REQUIRED ACTIONS:
[1] Answer these questions using the English Christmas memoir, labeling each answer with its matching letter:
(a) What job did Beth get in England?
(b) How much did the baby weigh?
(c) How long before December 25 did snow fall?
[2] Retype the passage of the English Christmas memoir starting at "Christmas comes but" and ending at "and surface mail.".
SOURCE TEXT START
Christmas comes but once a year

by andrew.mcnulty / 17 December, 2011
David Hill remembers an English Christmas of snow, electric fires and surface mail.


Long, long ago, in a youth far, far away, Beth and I spent a Christmas in England. I’d milked my university degree to get a job teaching at a new high school that catered for the sons of Saudi/Egyptian businessmen. Beth milked hers to get a job cleaning rooms in an old hotel that catered for the families of London holidaymakers.

We knew our English Christmas was going to be a special one. We’d already given ourselves an advance pressie: she was 7lb 2oz, with Beth’s eyes and my opposed thumbs. We told far-off families all about her in thin blue weekly aerogrammes. We had bought and mailed our Christmas cards. I’d walked down to the bright red postbox, pausing at the Saucy Sailor to ask for directions. I’d walked back to our dull brown semi-detached, pausing at the Shaucy Shailor to ashk for …

A week before December 25, snow fell. Excited cries of “White Christmas!” were heard. Within 12 hours, passing trucks revving up and passing drunks throwing up had turned long stretches into a Grey or Orange-Yellow Christmas.
SOURCE TEXT END
INFORMATION SHOWN START
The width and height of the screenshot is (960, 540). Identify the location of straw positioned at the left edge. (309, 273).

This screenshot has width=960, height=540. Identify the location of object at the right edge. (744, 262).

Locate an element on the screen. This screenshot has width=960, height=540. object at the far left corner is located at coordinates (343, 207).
INFORMATION SHOWN END
RESULTS IN ORDER:
[1]
(a) Cleaning rooms in an old hotel that catered for the families of London holidaymakers.
(b) 7lb 2oz.
(c) A week.

[2]
Christmas comes but once a year

by andrew.mcnulty / 17 December, 2011
David Hill remembers an English Christmas of snow, electric fires and surface mail.